▶ **JOB A**: Render this sentence from the John Conway thread in French: "So it doesn't count very much, but it suddenly released me from feeling that I had to live up to my promise."
▶ **JOB B**: In the John Conway thread, what name does Conway give to the time in his late twenties when he had not yet achieved what people predicted?

▶ **SOURCE**:
-- BEGIN --
John Conway - bindidwodtj
https://terrytao.wordpress.com/2020/04/12/john-conway/
======
areoform
Conway's meditations on life are beautiful,

"You know in my early twenties, let's say, people always thought that I would,
you know, be a great mathematician. And be good at various things and so on.
And in my late twenties, I hadn't achieved any of the things that people were
predicting, and so I call it my black period. I started to wonder you know
whether it was all nonsense. Whether I was not a good mathematician after all
and so on, and then I made a certain discovery and was shot into international
prominence.

As a mathematician when you become a prominent mathematician, in that sense,
it doesn't mean that many people know your name. It means that many
mathematicians know your name, and there aren't many mathematicians in the
world anyway, you know. So it doesn't count very much, but it suddenly
released me from feeling that I had to live up to my promise.
-- END --
Entries from a collection:
-- BEGIN --
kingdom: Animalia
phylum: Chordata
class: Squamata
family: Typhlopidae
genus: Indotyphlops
-- END --
-- BEGIN --
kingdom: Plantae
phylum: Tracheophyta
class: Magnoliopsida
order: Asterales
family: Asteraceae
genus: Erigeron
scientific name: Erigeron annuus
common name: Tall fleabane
-- END --
-- BEGIN --
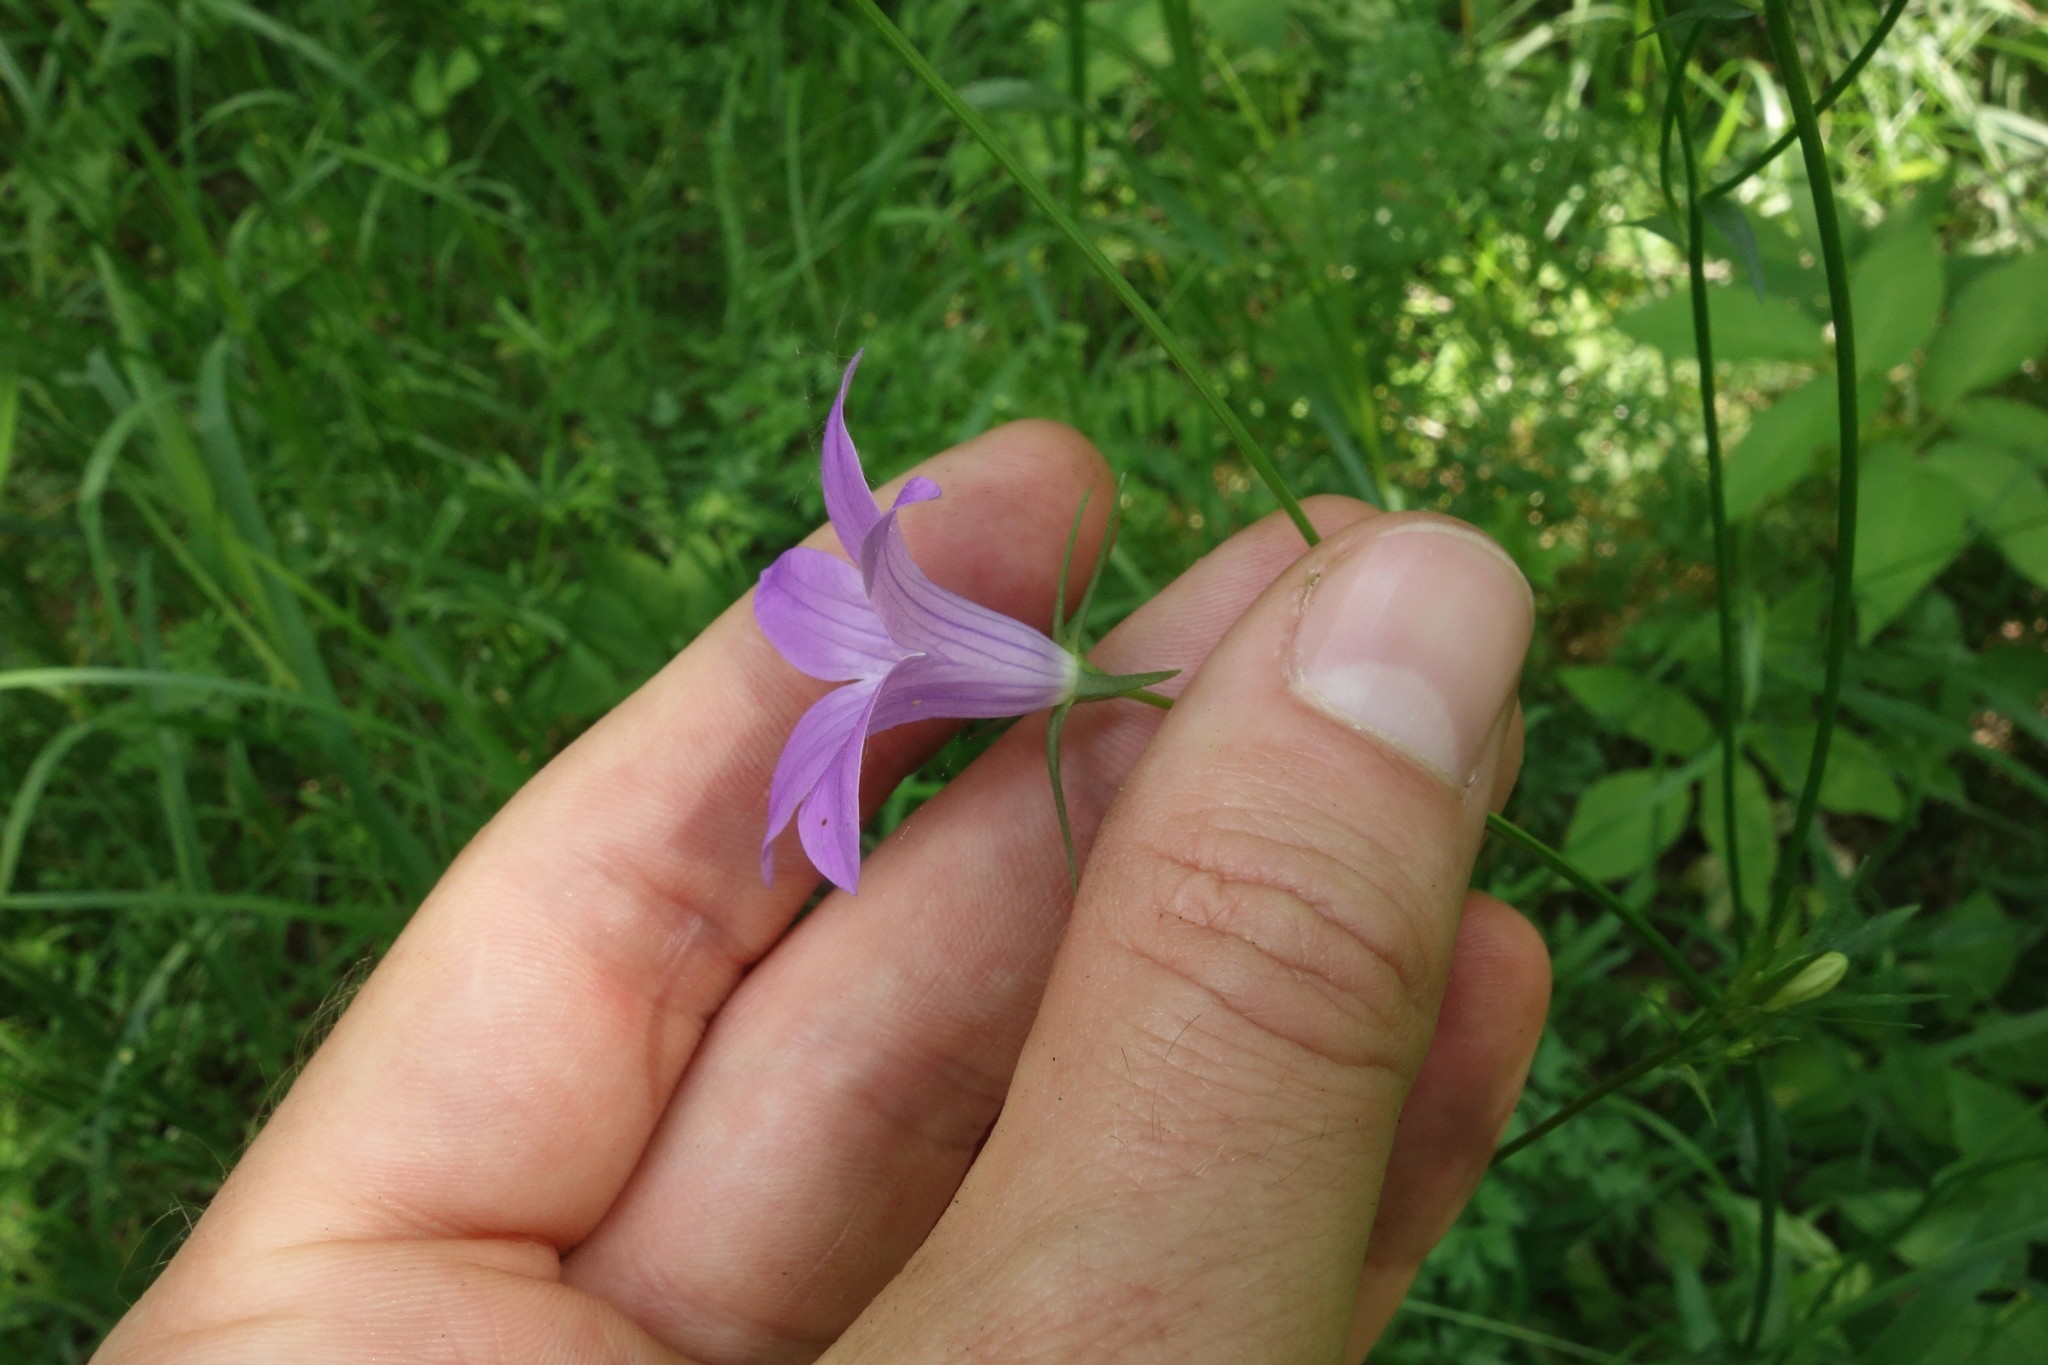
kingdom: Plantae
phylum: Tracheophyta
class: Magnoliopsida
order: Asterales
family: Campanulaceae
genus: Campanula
-- END --
▶ **TASK SOLUTION A**: Donc, ça ne compte pas beaucoup, mais cela m'a soudain libéré du sentiment que je devais être à la hauteur de mes promesses.

▶ **TASK SOLUTION B**: He calls it his black period.